Beberapa anak melihati mereka. Para gadis memulai gosipan mereka dengan berbisik-bisik lirih sambil memandangi Namji. Sesungguhnya Namji sangat risih. Sejak hari pertama masuk dia selalu menjadi objek buah bibir siswi satu sekolahan. Berbeda dengan para lelaki yang suka menggodanya ketika Namji melintas didepan mereka. Lelaki disini suka bersiul untuk menarik perhatian ‘yeoja galak nan tidak kenal takut’ yang sedang booming sejak insiden di upacara pembukaan itu.

“Lihat, gadis itu… kau tahu siapa namanya?” tanya salah satu diantara ketiga gadis dengan anting warna warni.

“Setahuku dia bernama Moon… Moon, aduh Moon siapa ya?”

“Moon Namji!”

“Sst… jangan kencang-kencang. Nanti dia bisa mendengarnya.”

“Biarkan saja. Biar dia tahu jika perbuatannya sangat keliru. Gadis itu berusaha mendekati Jenderal.”

“Bukannya dia sedang dihukum?”

“Kurasa dia sangat menikmati hukumannya.”

‘Mendekati jenderal? Menikmati hukuman? Jangan konyol!’ =o= Namji mendecih sambil melirik sekumpulan penggosip itu. Sementara Sehun yang juga mendengarnya pura-pura sedang tidak terjadi apa-apa.

“Kau mendengarnya bukan?” tanya Namji.

“Iya aku sudah dengar.” jawab Sehun dengan flat, seperti biasa.

“Mereka berfikiran yang tidak-tidak.”

“Apa peduliku?”

“Yaak” =o=

“Cepat, kenapa kau seperti siput?” =_=

‘Benar. Aku memang siput yang kebesaran cangkang. Dan kau lah cangkang itu!’ =o= Namji hanya mampu menjawab dalam hati.

Sehun dan Namji menyusuri kantin tetap dengan posisi awal. Siswi-siswi yang pada awalnya mengobrol sambil berteriak-teriak seketika terbungkam begitu keduanya memasuki pintu masuk cafe. Helaan nafas terdengar dimana-mana. Beberapa, -atau bahkan- seluruh dari mereka merasa cemburu dengan si gadis yang sedang dihukum itu.

“Jenderal-ssi. Mereka melihat kita. Apakah aku harus melepaskanmu?” bisik Namji sambil menatap mata Sehun yang seperti sedang setengah terbuka. Sipit sekali.

“Biarkan saja. Mereka punya mata.”

“Kau seperti sedang memaksaku menjadi tersangka pembunuhan. Mereka semua berfikiran buruk tentang aku.” =o=

“Itu di pikiran mereka.”

“Tapi-” =o=

“Aku ingin duduk disana.” Sehun menunjuk sepasang sofa kosong yang tidak jauh. Mau tidak mau Namji harus segera mengabulkan permintaan Sehun. Dengan perlahan gadis itu menurunkan tubuh jenderalnya keatas sofa bulat.

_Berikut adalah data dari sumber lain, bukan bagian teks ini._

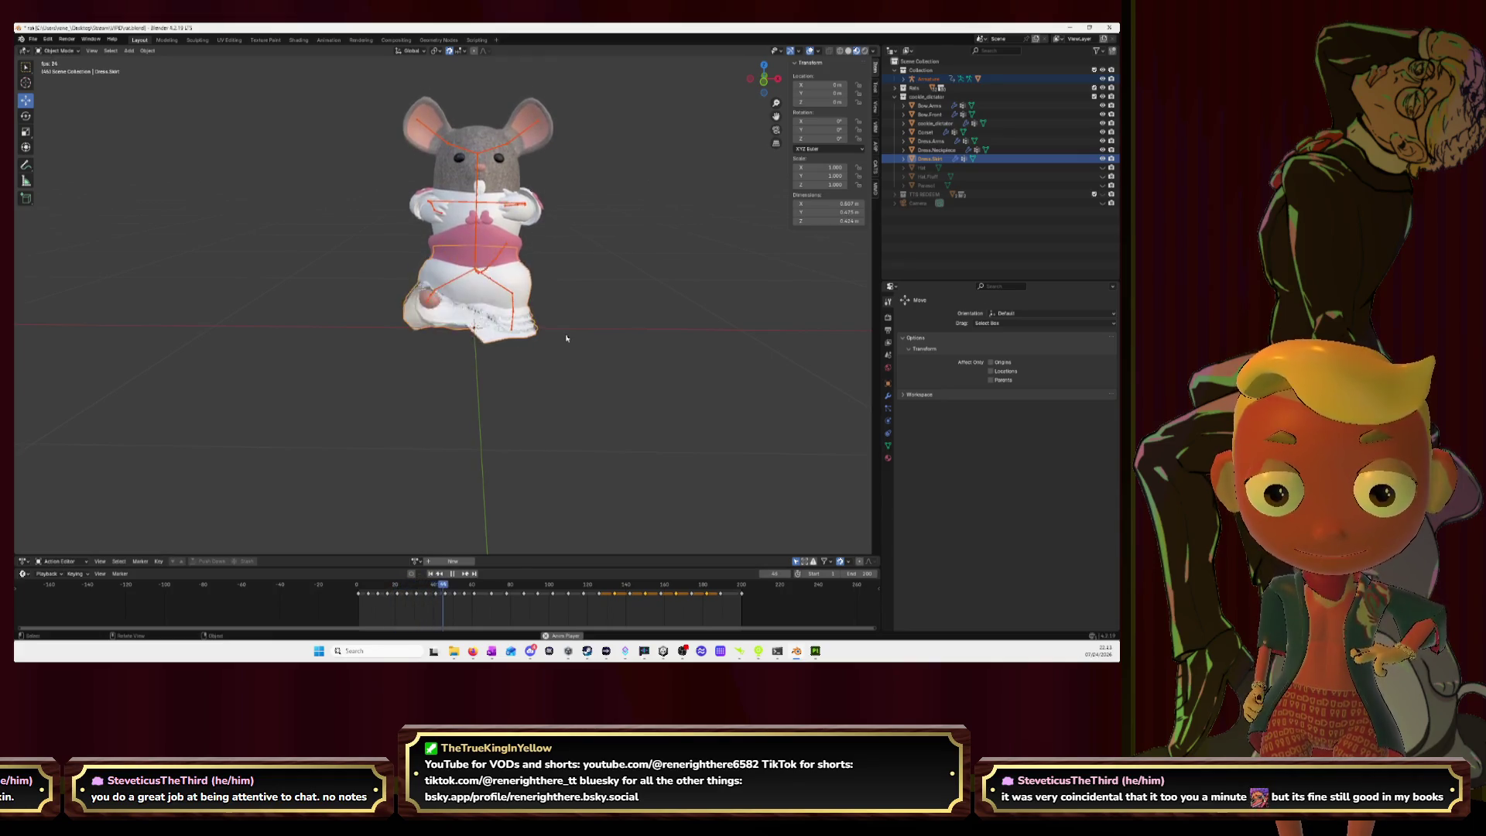
pyautogui.press('space')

“Ah, sampai juga. Pundakku terasa mau patah.” Namji memukul-mukul lehernya sambil mengeluh berkepanjangan. “Izinkan aku istirahat sebentar. Pesan makanannya nanti saja arra?”

“Aku sudah lapar. Pesankan aku burger jumbo dan lemontea. Karena aku baik hati. Pesan juga satu untukmu.” Sehun melemparkan kartu kredit kearah Namji, untung saja gadis itu segera menangkapnya.

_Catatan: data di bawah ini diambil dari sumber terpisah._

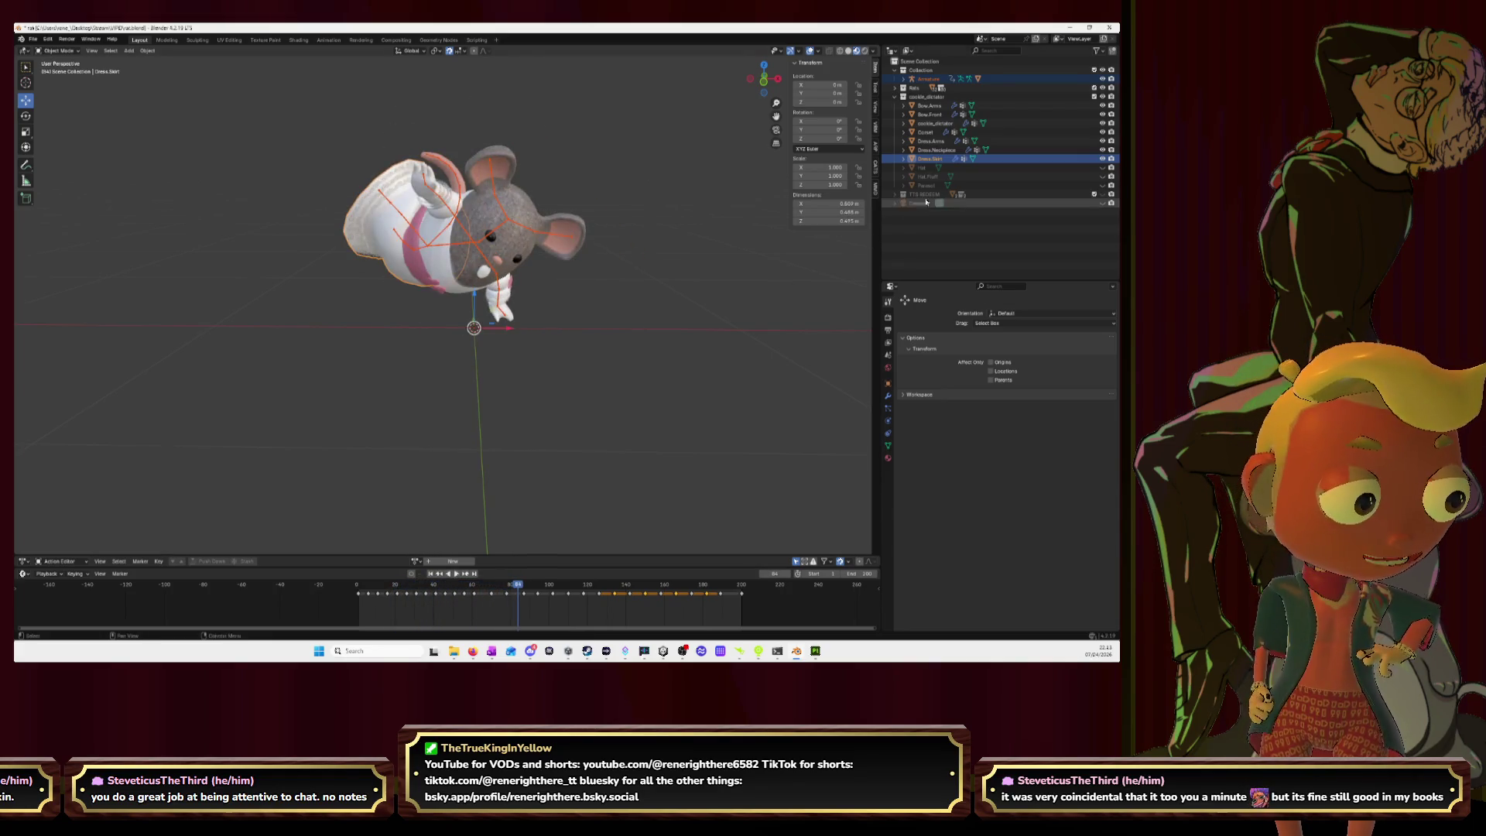
# Step: Show the Hat, hide Dress.Skirt in the outliner, and select the Armature
pyautogui.click(1102, 167)
pyautogui.click(1102, 159)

Namji menghela nafasnya lalu hengkang dari hadapan Sehun. Tak lama kemudian gadis itu kembali dengan nampan berisi sepiring burger dan dua gelas besar lemontea.

“Ini pesanan jenderal.” gadis itu menaruh nampannya diatas meja. “Dan selamat makan siang.”

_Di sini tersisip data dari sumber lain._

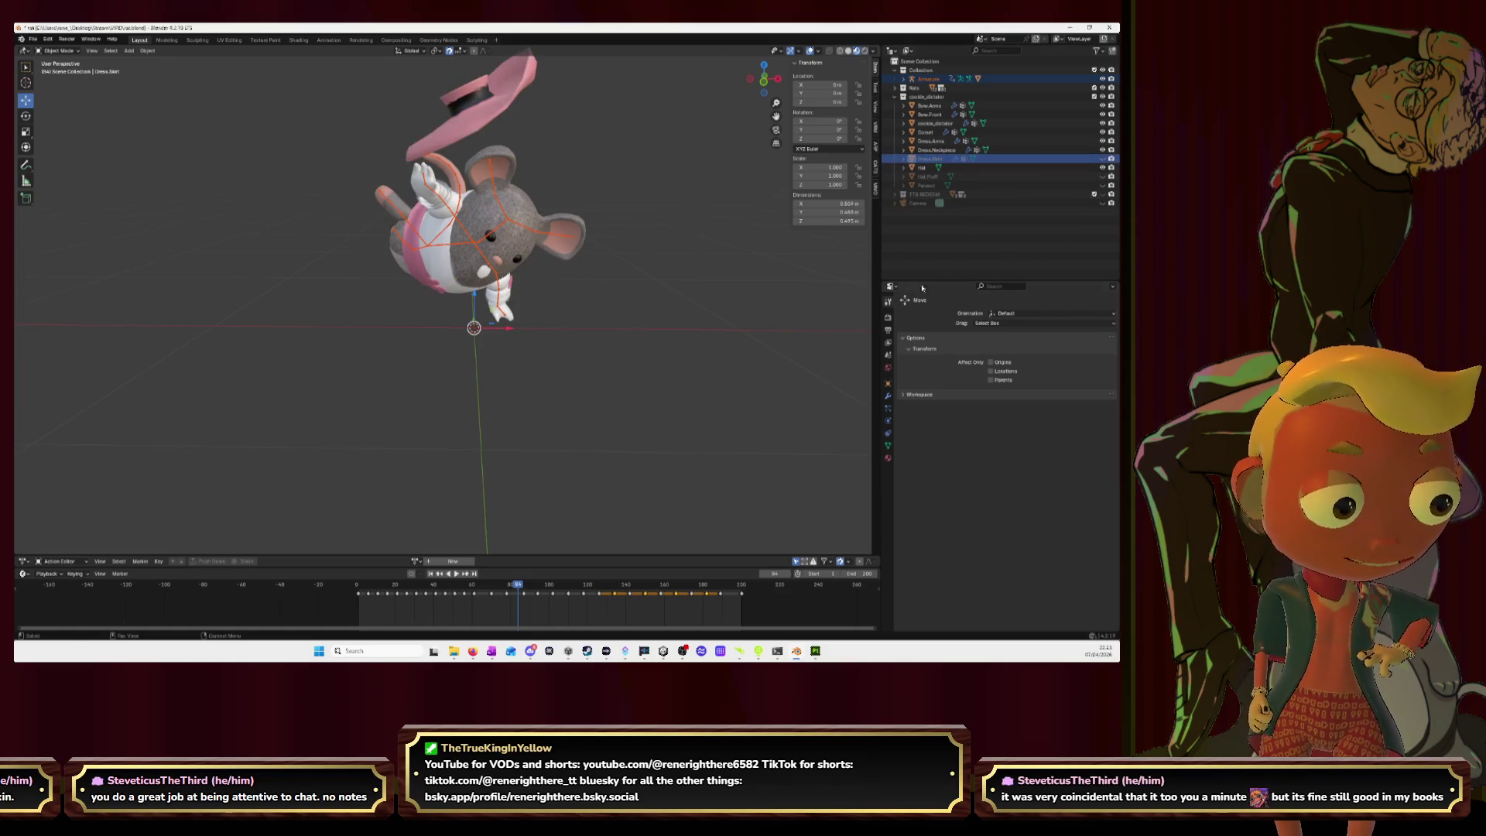
pyautogui.click(505, 221)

Namji segera membanting tubuhnya keatas sofa yang ada dihadapan Sehun. Kerah seragamnya basah dan seluruh wajahnya kemerahan. “Gerah sekali…” Namji melepas dasi kotak-kotaknya lalu mengipaskan jemarinya. Namji meraih segelas lemontea miliknya lalu meneguk minuman dingin itu. Gadis itu tidak menggunakan sedotan yang disediakan. Hanya dalam beberapa detik, gelasnya sudah kosong melompong –dengan tiga butir es batu yang tersisa didasarnya.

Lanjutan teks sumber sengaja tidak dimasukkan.